**Instruction**
Find the line in the entries below that contains "laptop: present [369,159,456,260]". Repeat it exactly, and every line after it through the line that contains "candle: present [405,128,436,168]".

**Records provided**
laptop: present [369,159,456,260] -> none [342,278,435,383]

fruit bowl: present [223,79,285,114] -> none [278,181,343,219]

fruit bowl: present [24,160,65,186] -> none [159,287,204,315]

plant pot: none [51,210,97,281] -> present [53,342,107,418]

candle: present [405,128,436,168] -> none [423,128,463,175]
--
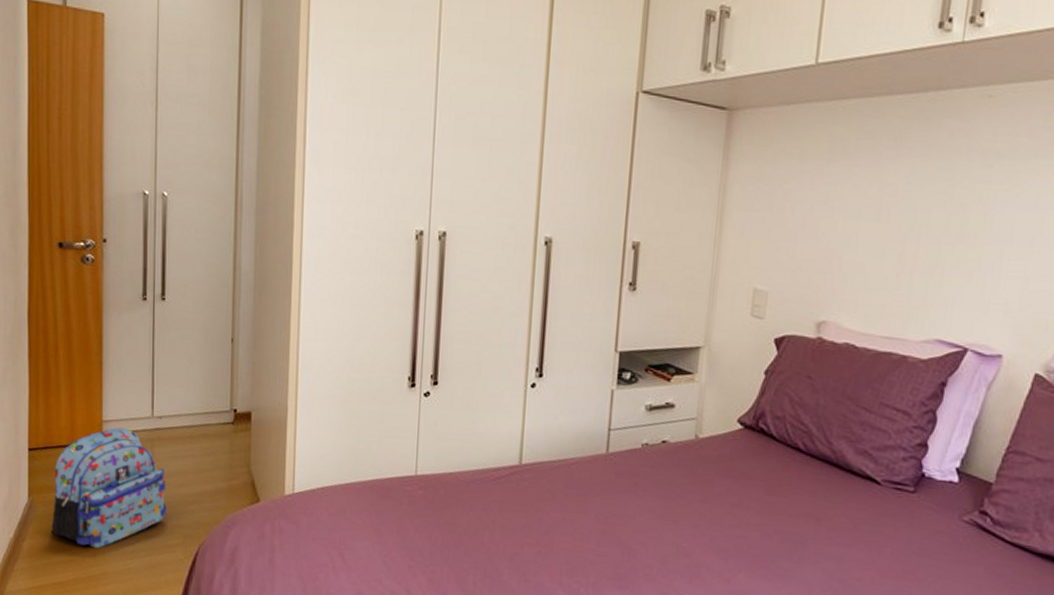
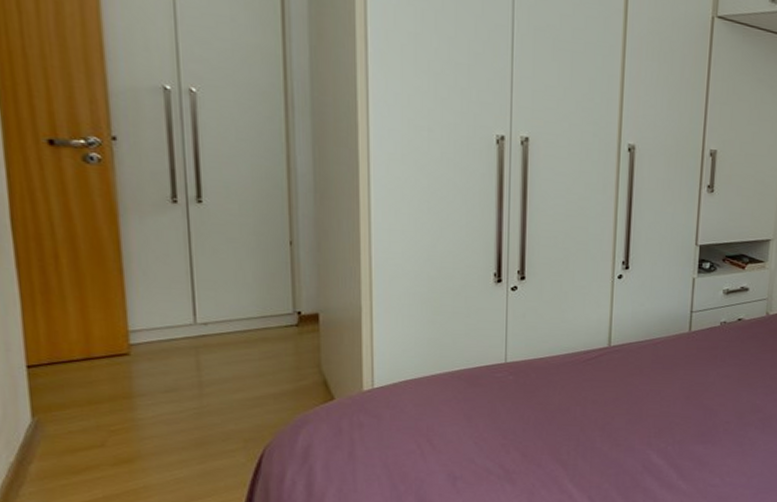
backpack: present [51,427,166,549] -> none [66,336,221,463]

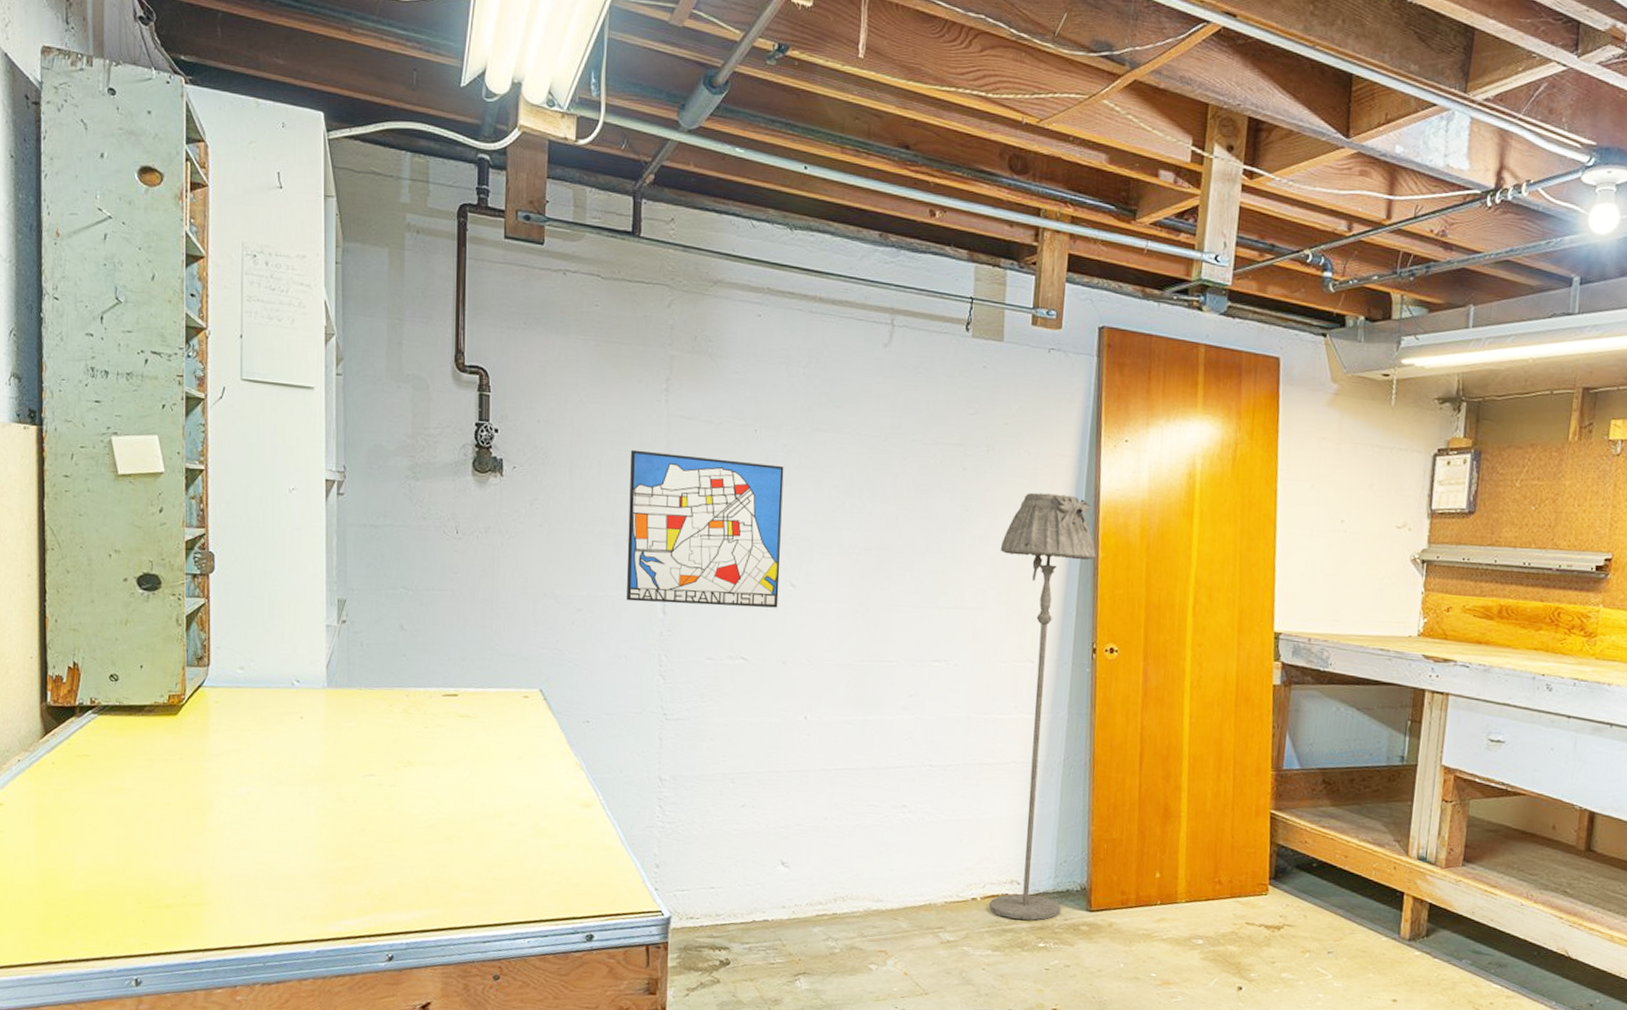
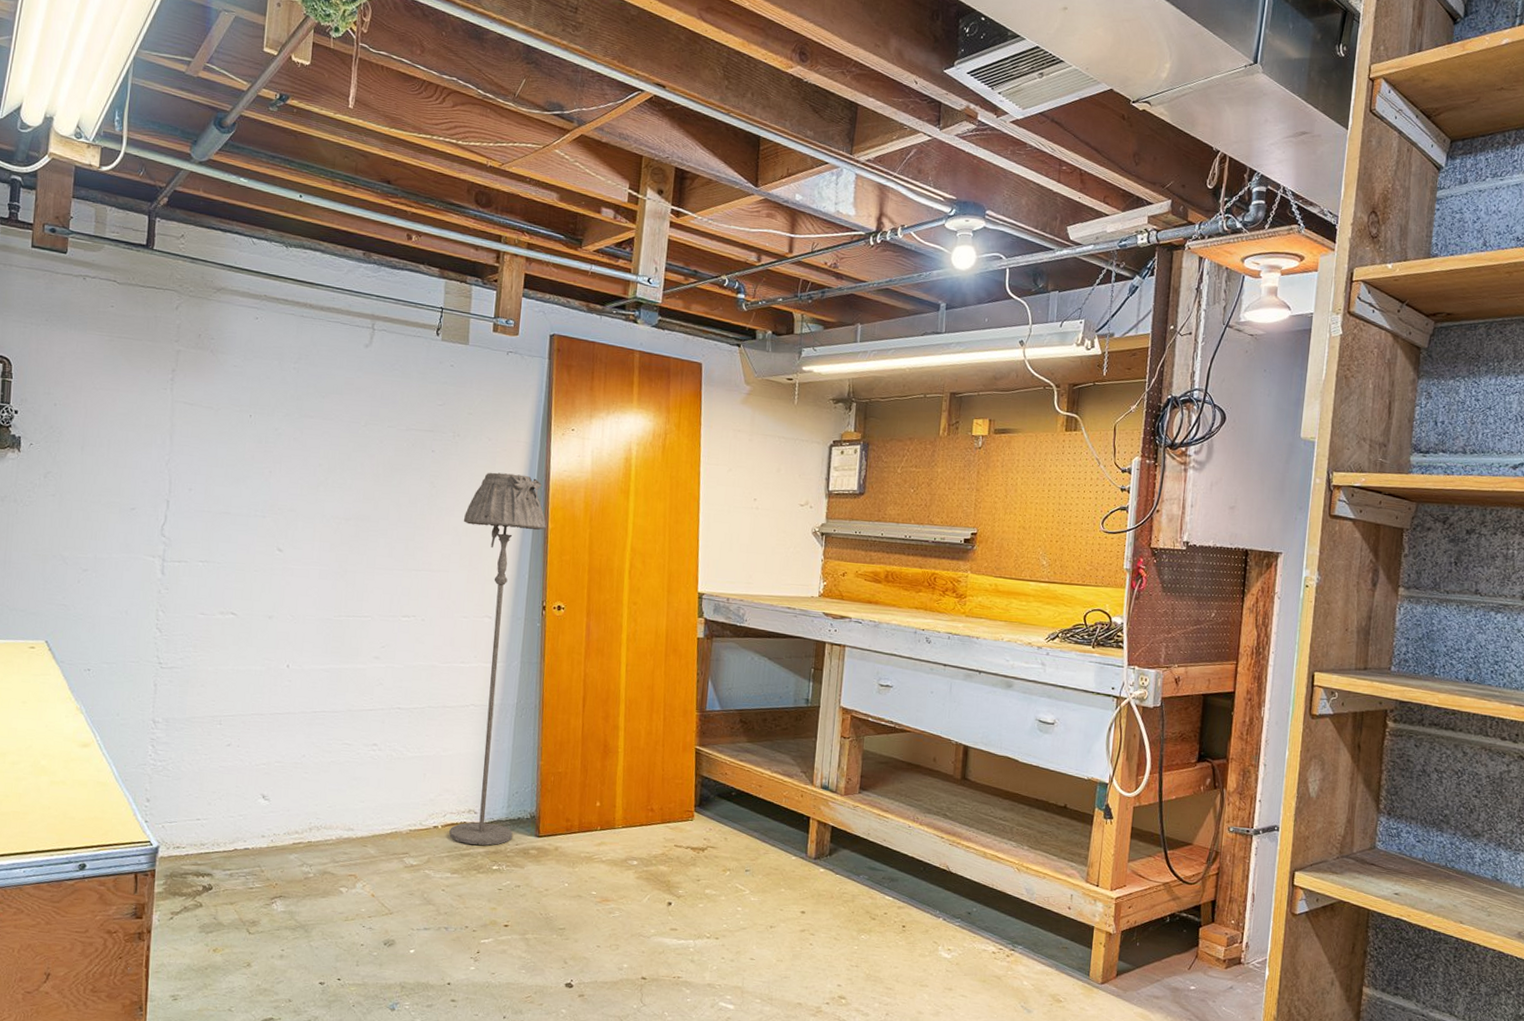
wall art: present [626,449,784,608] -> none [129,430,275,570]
---
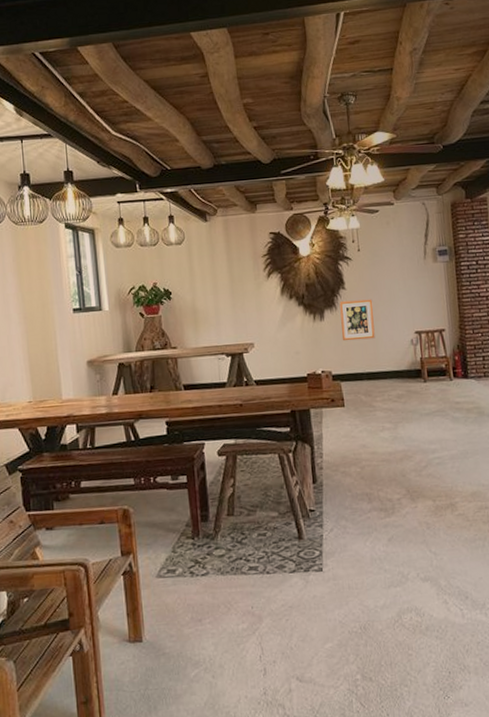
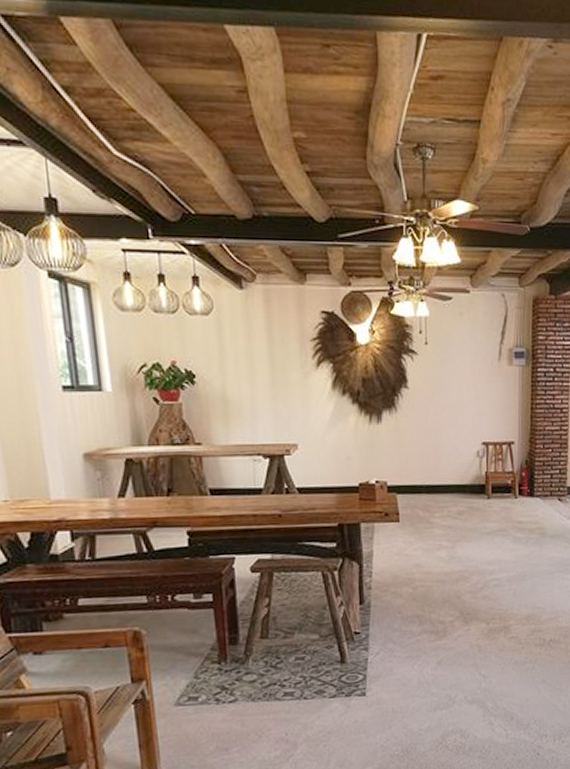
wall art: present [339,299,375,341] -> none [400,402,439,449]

**Task solution**
laptop: present [369,159,456,260] -> none [342,278,435,383]

fruit bowl: present [223,79,285,114] -> none [278,181,343,219]

fruit bowl: present [24,160,65,186] -> none [159,287,204,315]

plant pot: none [51,210,97,281] -> present [53,342,107,418]

candle: present [405,128,436,168] -> none [423,128,463,175]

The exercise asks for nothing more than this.